Closed Bug 969722 Opened 6 years ago Closed 6 years ago

PJS: Inline the self-hosted parts of the scheduler

Categories

(Core :: JavaScript Engine: JIT, defect)

defect
Not set

Tracking

()

RESOLVED FIXED
mozilla30

People

(Reporter: shu, Assigned: shu)

References

Details

Attachments

(3 files, 5 obsolete files)

With bug 968524 landed the self-hosted parts can now be inlined.
Depends on: 968524
Assignee: nobody → shu
Status: NEW → ASSIGNED
Attached patch Part 2: Inline ForkJoinGetSlice. (obsolete) — Splinter Review
WIP.
Comment on attachment 8375322 [details] [diff] [review]
Part 1: Refactor how ThreadPoolWorkers are accessed for ease of inlining.

Review of attachment 8375322 [details] [diff] [review]:
-----------------------------------------------------------------

r+ -- the comments are just questions, I figure you know where you're going with this :)

::: js/src/vm/ThreadPool.h
@@ +78,5 @@
> +    uint32_t id() const {
> +        return workerId_;
> +    }
> +
> +    void submitSlices(uint16_t sliceFrom, uint16_t sliceTo) {

Can we make this non-public somehow? Or do we expect self-hosted code to be calling it?

@@ +87,5 @@
> +    // Get the next slice; work stealing happens here if work stealing is
> +    // on.
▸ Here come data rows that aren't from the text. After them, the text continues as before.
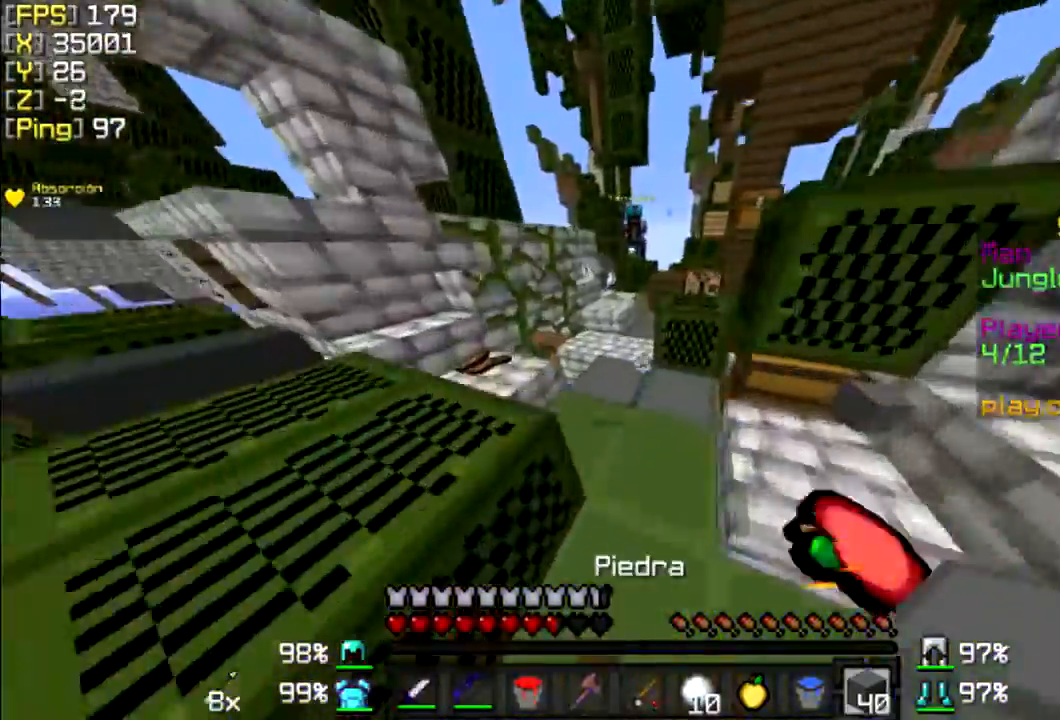
{"keys": ["d"], "mouse": ["right"], "events": [[200, "d", "down"], [300, "mouse_right", "down"], [367, "w", "up"], [400, "mouse_right", "up"], [500, "mouse_right", "down"]]}
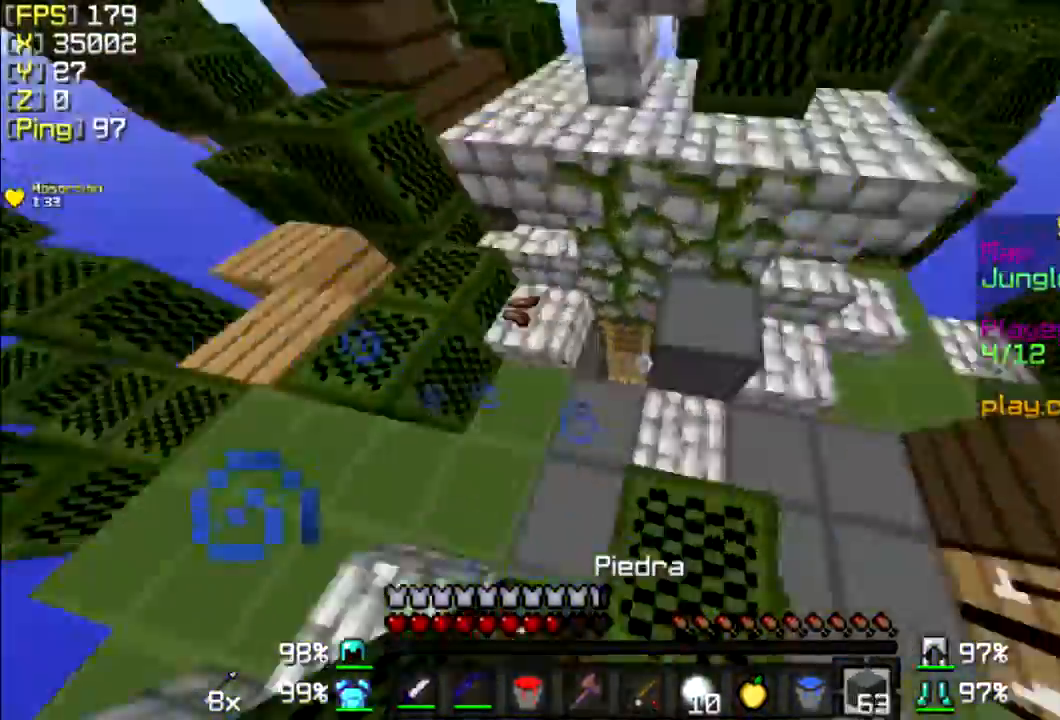
{"keys": [], "mouse": [], "events": [[67, "mouse_right", "up"], [100, "s", "down"], [133, "a", "down"], [133, "mouse_right", "down"], [200, "d", "up"], [233, "mouse_right", "up"], [300, "s", "up"], [333, "a", "up"], [333, "mouse_right", "down"], [433, "mouse_right", "up"]]}
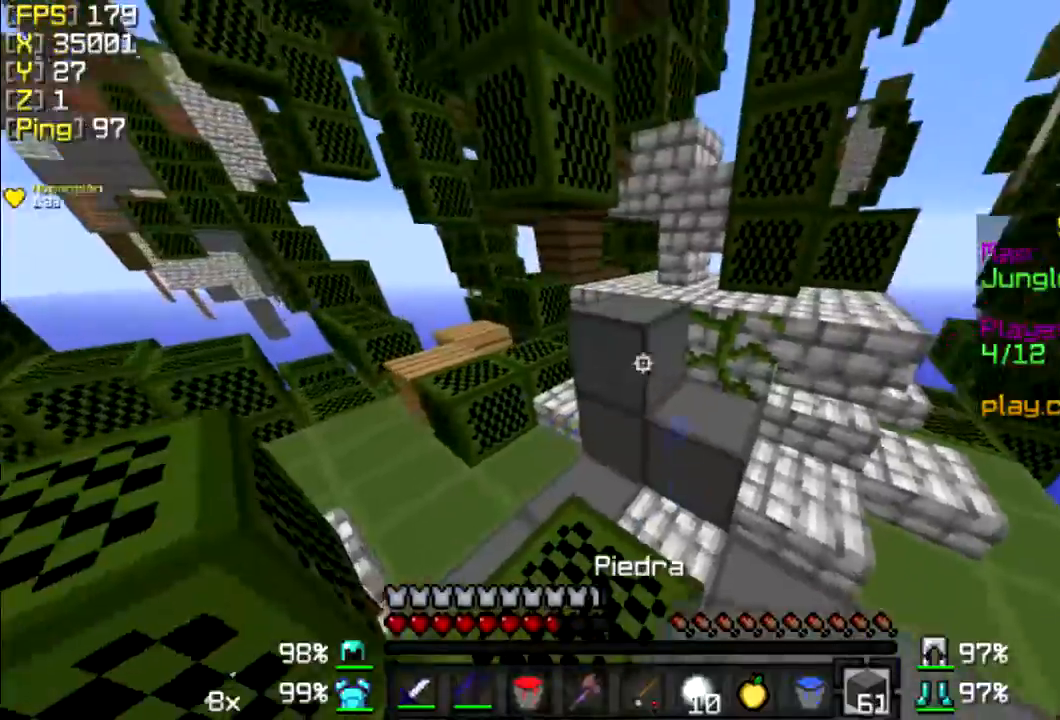
{"keys": ["a", "w"], "mouse": [], "events": [[33, "w", "down"], [400, "a", "down"]]}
Returns false if there are no more slices to hand out.
> +    //
> +    // Implemented in ThreadPoolWorker and ThreadPoolMainWorker.
> +    virtual bool getSlice(uint16_t *sliceId) = 0;

Do we really want to pay the price of virtual dispatch here?
Attachment #8375322 - Flags: review?(nmatsakis) → review+
Unified the worker classes.
Attachment #8376563 - Flags: review?(nmatsakis)
Attachment #8375322 - Attachment is obsolete: true
Attached patch Part 2: Inline ForkJoinGetSlice. (obsolete) — Splinter Review
Lots of files changed, but the meat is in CodeGenerator-x86-shared.cpp's
JitRuntime::generateForkJoinGetSliceStub.
Attachment #8376644 - Flags: review?(nmatsakis)
Attachment #8375323 - Attachment is obsolete: true
I'm seeing a slight speedup on mandelbrot:

MANDELBROT PARALLEL AVERAGE  : 92.66666666666667
vs
MANDELBROT PARALLEL AVERAGE  : 104

We can now accomodate more slices though, so we have more freedom to tweak the
computation for # of slices.
Comment on attachment 8376563 [details] [diff] [review]
Part 1: Refactor how ThreadPoolWorkers are accessed for ease of inlining. v2

Review of attachment 8376563 [details] [diff] [review]:
-----------------------------------------------------------------

Unifying the two worker types seems like a win.

::: js/src/vm/ThreadPool.cpp
@@ +169,5 @@
>      do {
>          if (!pool_->hasWork())
>              return false;
>  
> +        // Add one to add the main thread into the mix.

This comment seems out of date.

@@ +174,1 @@
>          victim = pool_->workers_[rand() % pool_->numWorkers()];

From the man page:

The function rand() is not reentrant or thread-safe, since it uses hidden state that is modified on each call. This might just be the seed value to be used by the next call, or it might be something more elaborate. In order to get reproducible behavior in a threaded application, this state must be made explicit; this can be done using the reentrant function rand_r(). 

I suggest we call something else. Surely mozilla (or NSPR?) has a random number facility.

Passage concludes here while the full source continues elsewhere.